(Saved entries)

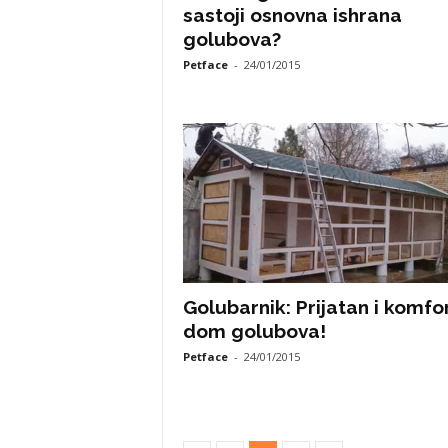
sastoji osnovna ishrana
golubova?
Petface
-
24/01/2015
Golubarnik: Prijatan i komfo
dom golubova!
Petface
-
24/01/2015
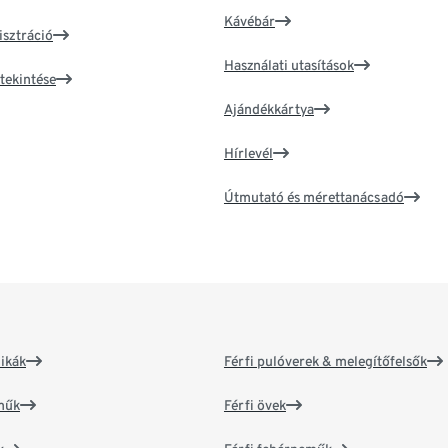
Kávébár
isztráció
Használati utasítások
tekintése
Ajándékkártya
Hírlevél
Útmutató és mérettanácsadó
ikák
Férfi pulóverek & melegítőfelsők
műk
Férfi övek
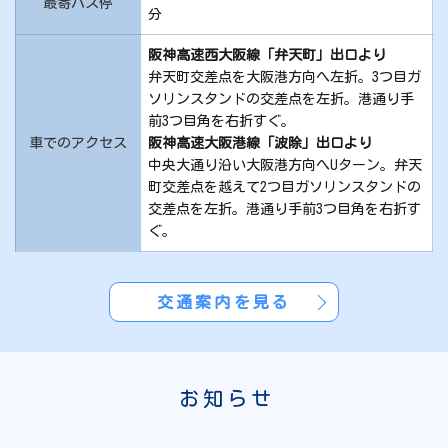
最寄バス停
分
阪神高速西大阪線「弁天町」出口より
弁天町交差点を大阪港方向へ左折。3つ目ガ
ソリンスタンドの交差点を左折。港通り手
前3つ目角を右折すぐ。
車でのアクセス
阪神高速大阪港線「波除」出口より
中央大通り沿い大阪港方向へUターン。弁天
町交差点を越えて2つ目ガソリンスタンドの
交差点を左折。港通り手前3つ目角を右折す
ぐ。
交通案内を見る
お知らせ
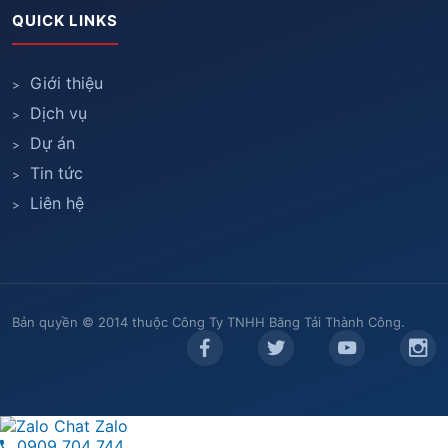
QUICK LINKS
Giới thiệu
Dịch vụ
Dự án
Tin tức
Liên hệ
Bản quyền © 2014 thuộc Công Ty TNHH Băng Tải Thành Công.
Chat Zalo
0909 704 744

--

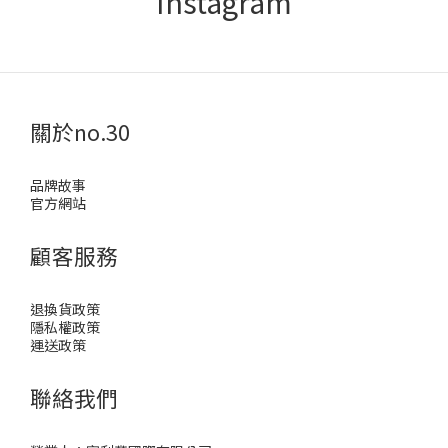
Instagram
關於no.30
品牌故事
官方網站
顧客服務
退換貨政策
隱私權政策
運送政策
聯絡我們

### What to do
Find the lines above that contain the string "Férfi" and answer with how many there are, nothing else.

### Answer space
2